Coming into the game, the Oakland Raiders were a four-point favourite. After all, they had been winning the previous seasons, and this was their fifth Super Bowl appearance. But for the Buccaneers, it was a fairytale run, appearing in the Super Bowl for the first time with Jon Gruden at the helm, guiding the team to 12 wins and 4 losses to finish the regular season. 

The Oakland Raiders, known for their exceptional offence, did not expect the issues to creep into the side right in the Super Bowl Game. But the issue was not their offence not working. In fact, Gannon was having the best time out there in the field in the offence. The problem was that their offence worked exactly how they wanted it to work. 

Why was it a problem? Their former coach, Jon Gruden, knew about the Raider’s playbook and the playing style and mannerism of their star quarterback, Rich Gannon. In this Super Bowl, Gruden was not in the Raider’s dugout but in the Buccaneers’. This meant that the Buccaneers knew exactly how the Raiders and especially their star quarterback, Rich Gannon, would play. Raiders’ head coach Bill Callahan also made a blunder by using some of the same audibles that Gruden had used in his time with the Raiders. 

Backed by that knowledge, the Tampa Bay iron defence unravelled the juggernaut offences the Raiders kept throwing at them. The Buccaneers managed to sack Gannon five times, leading to 34 points consecutively. Tampa Bay’s Dexter Johnson came to stop Gannon and resulted in two of his interceptions. 

The game ended 48 Buccaneers to 21 Raiders, making it the seventh-largest Super Bowl margin of victory. At the tenth hour, with glory at stake, Rich Gannon and his team could not open up the huge fortress of defence that the Tampa Bay Buccaneers had created at San Diego, California.

The aftermath of Gannon’s missed shot

Rich Gannon’s career took a hit after the bittersweet season in 2002. In 2003, Gannon suffered a shoulder injury in week 7, resulting in his season-ending right then and there. In 2004, Raiders got a new coach Norv Turner, who had a very radical playing style. He made a new signing Kerry Collins. 

Given that Collins was fitter than Gannon, many thought that Rich Gannon would lose his starting position in the team. After all, the new coach Norv Turner’s vertical offence looked like it was a better fit for Collins than for Gannon. But Gannon was a master of his trade. He did not just become Turner’s starting quarterback but also revelled in Turner’s vertical offence position. 

2004, Gannon’s farewell to football

The Raiders season-opening match with the Pittsburgh Steelers saw him throw 305 yards with one resulting in a 40-yard touchdown strike to Doug Gabriel. The Raiders had almost won over a strong Steelers team that finished the season with 15 victories. But with a serious neck injury that ended Rich Gannon’s career, the Raiders lost all the fights they had, finishing at 3 victories and 10 losses. Gannon finally retired from football before the 2005 season. 

Back to the present

Rich Gannon was inducted into the University of Delaware Athletics Hall of Fame soon after his retirement on August 6, 2005. Gannon joined CBS television as an NFL analyst after his retirement. Gannon now works as the game analyst for Las Vegas Raiders pre-season games. 

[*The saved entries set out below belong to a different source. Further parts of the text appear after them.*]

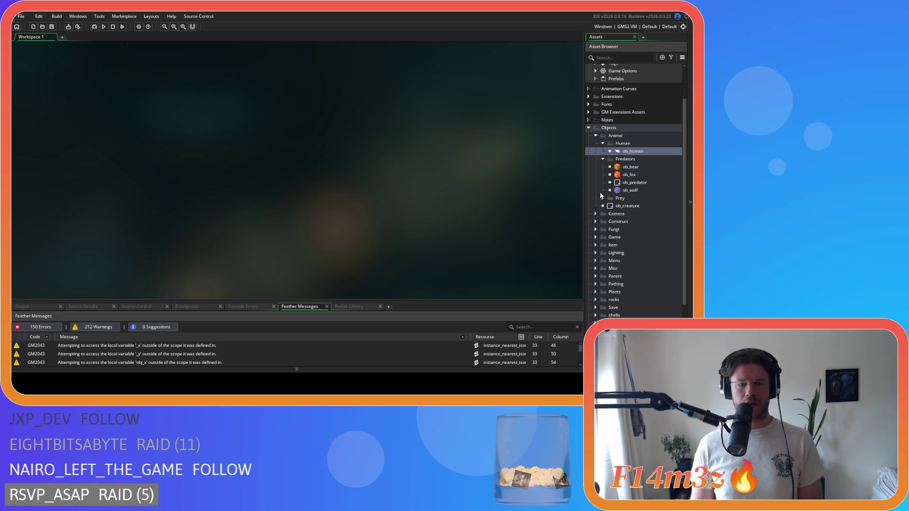
- Reopen ob_bear's Create code and search it for 'death'
double_click(630, 167)
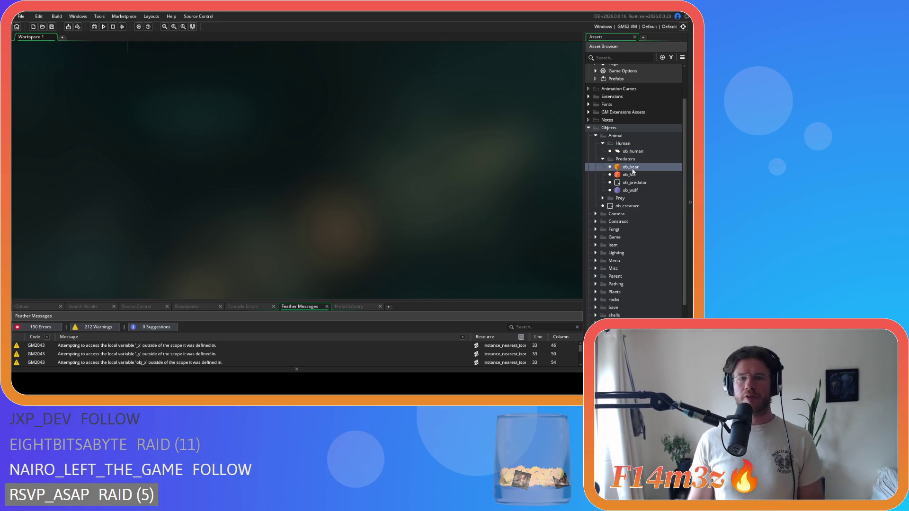
left_click(327, 121)
key("ctrl+f")
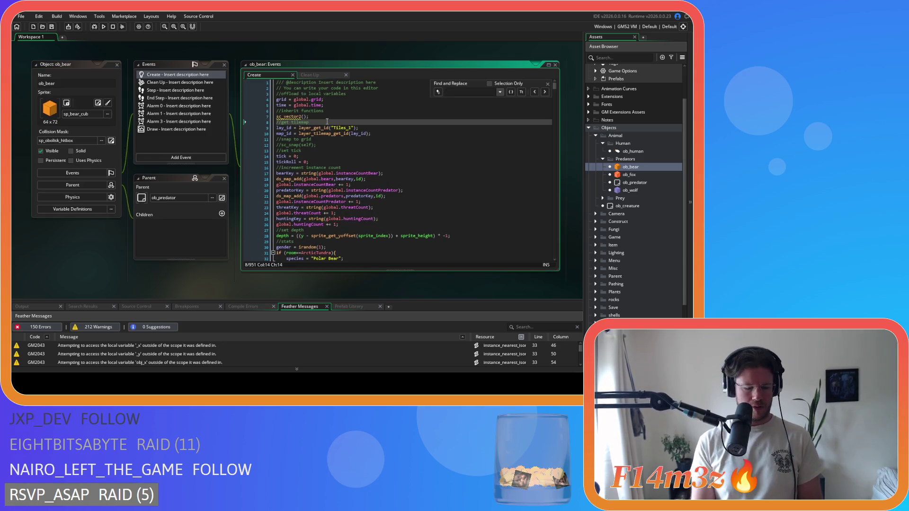
type("death")
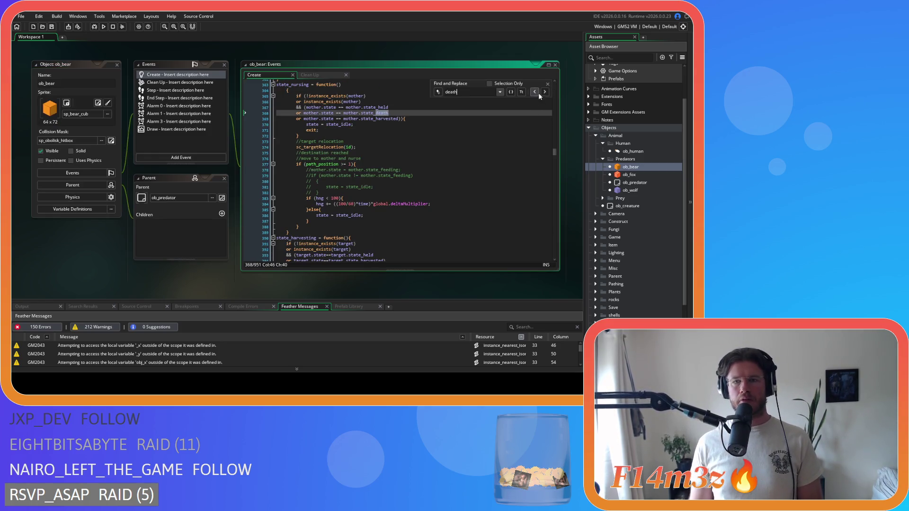
- Join the nursing function's opening brace onto its line and unindent its body (lines 364–386)
left_click(287, 90)
key("BackSpace")
key("BackSpace")
mouse_move(300, 227)
left_mouse_down()
mouse_move(246, 201)
mouse_move(229, 132)
left_mouse_up()
key("shift+Tab")
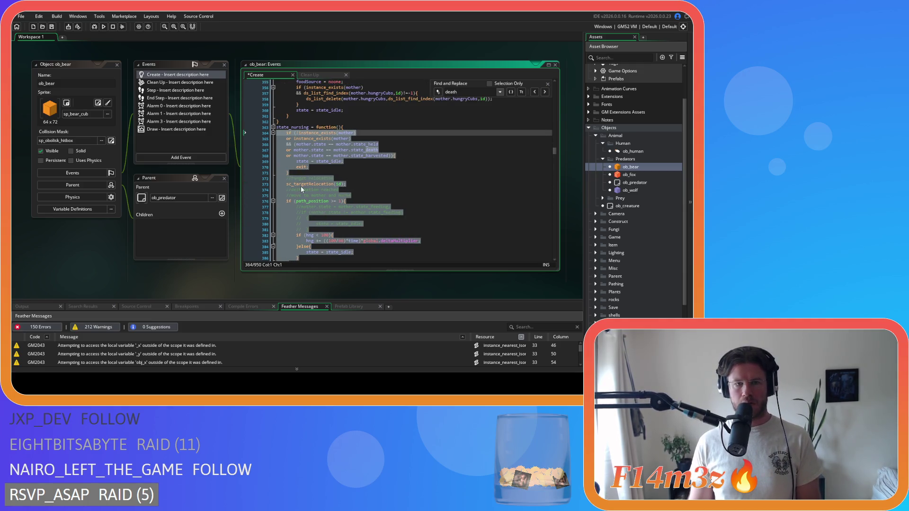
- Remove the spaces around == on lines 366, 367 and 368
scroll(336, 146, "down", 2)
left_click(330, 116)
key("BackSpace")
key("Right")
key("Right")
key("Delete")
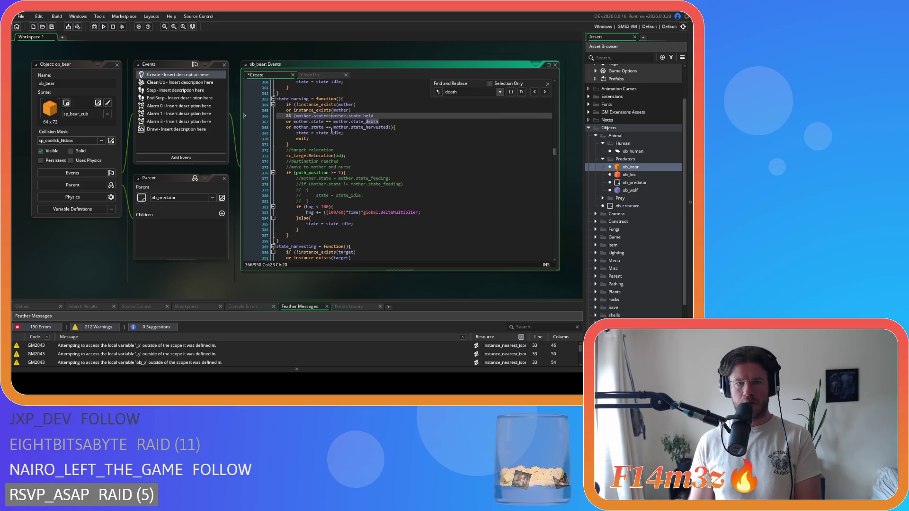
left_click(326, 121)
key("BackSpace")
key("Right")
key("Right")
key("Delete")
left_click(325, 126)
key("Delete")
key("Right")
left_click(357, 155)
scroll(346, 180, "down", 7)
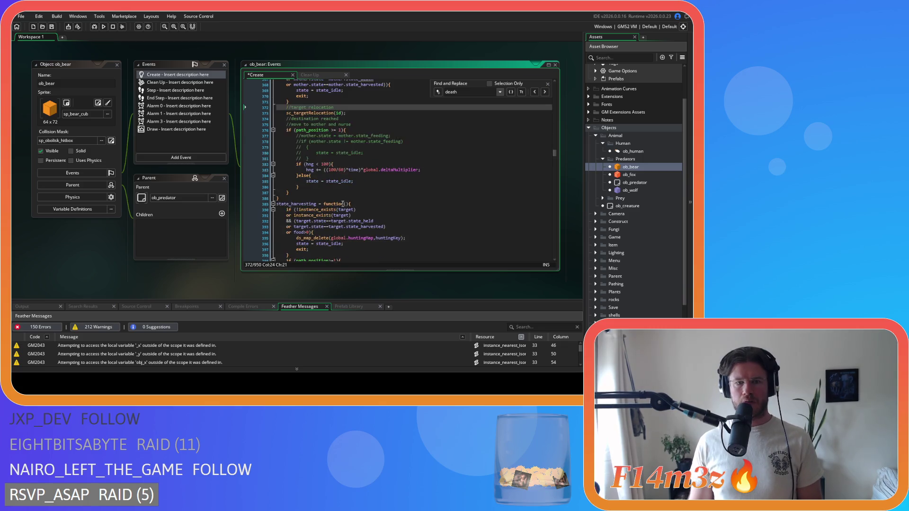
scroll(336, 196, "down", 10)
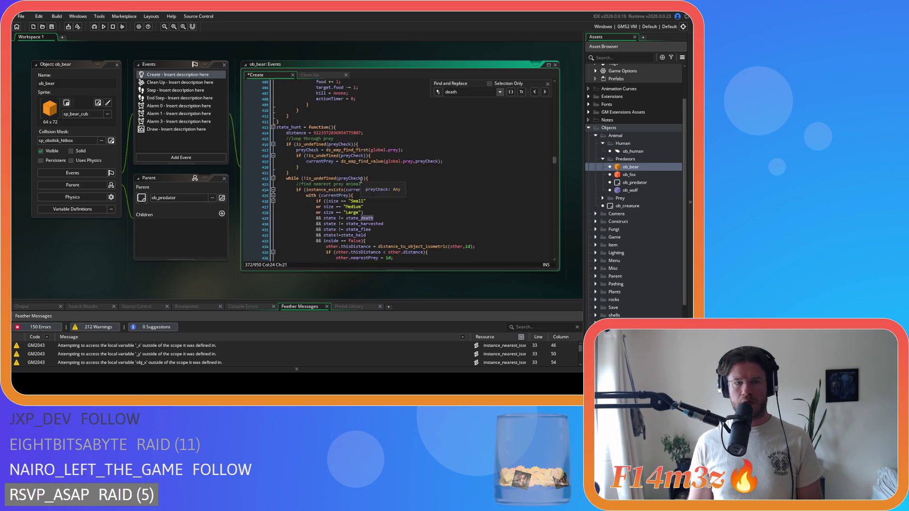
- Search for state_death and compact the size "Small", "Medium" and "Large" == comparisons
key("ctrl+a")
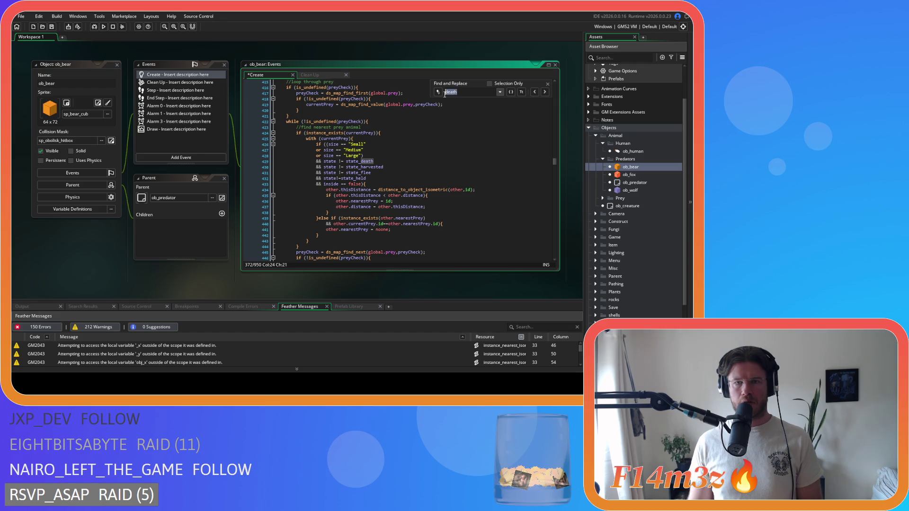
type("state_death")
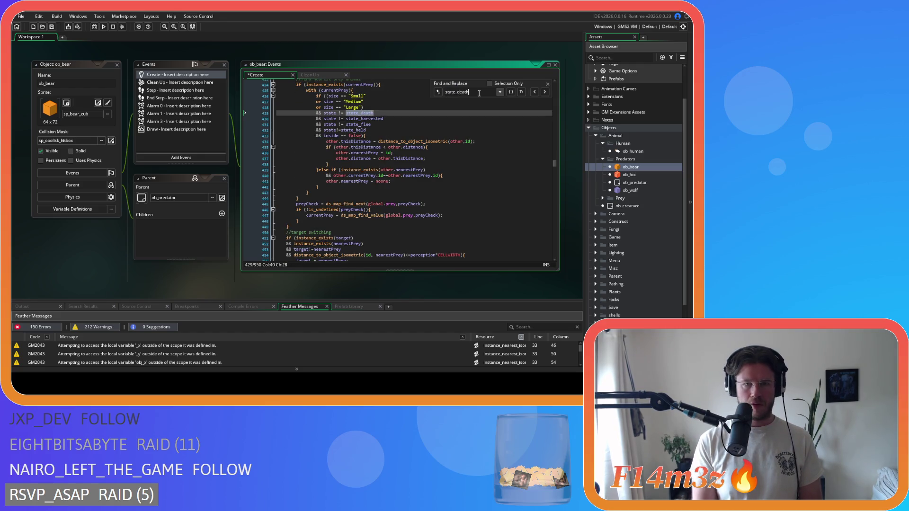
scroll(339, 109, "up", 1)
left_click(349, 110)
key("BackSpace")
key("Left")
key("Left")
key("BackSpace")
key("Right")
key("Right")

CBS let go of Gannon as an analyst on February 22 in 2021, but he still features in the Monday QB on CBS Sports Network. Gannon and his wife are also the national spokesperson for the Celiac Disease Foundation and are organisers for the Annual Celiac Week at Holy Family Catholic Church School in Minnesota.

Rich Gannon’s story is filled with evidence of how far grit and hard work can take a person. From a ball-playing schoolboy to playing at the Super Bowl, only a few can withstand all the hardships and trials that Gannon had to face. For his accolades and gameplay, Rich Gannon was declared the twenty-eighth greatest quarterback of the modern era by the Football Nation, a title no one shall dispute.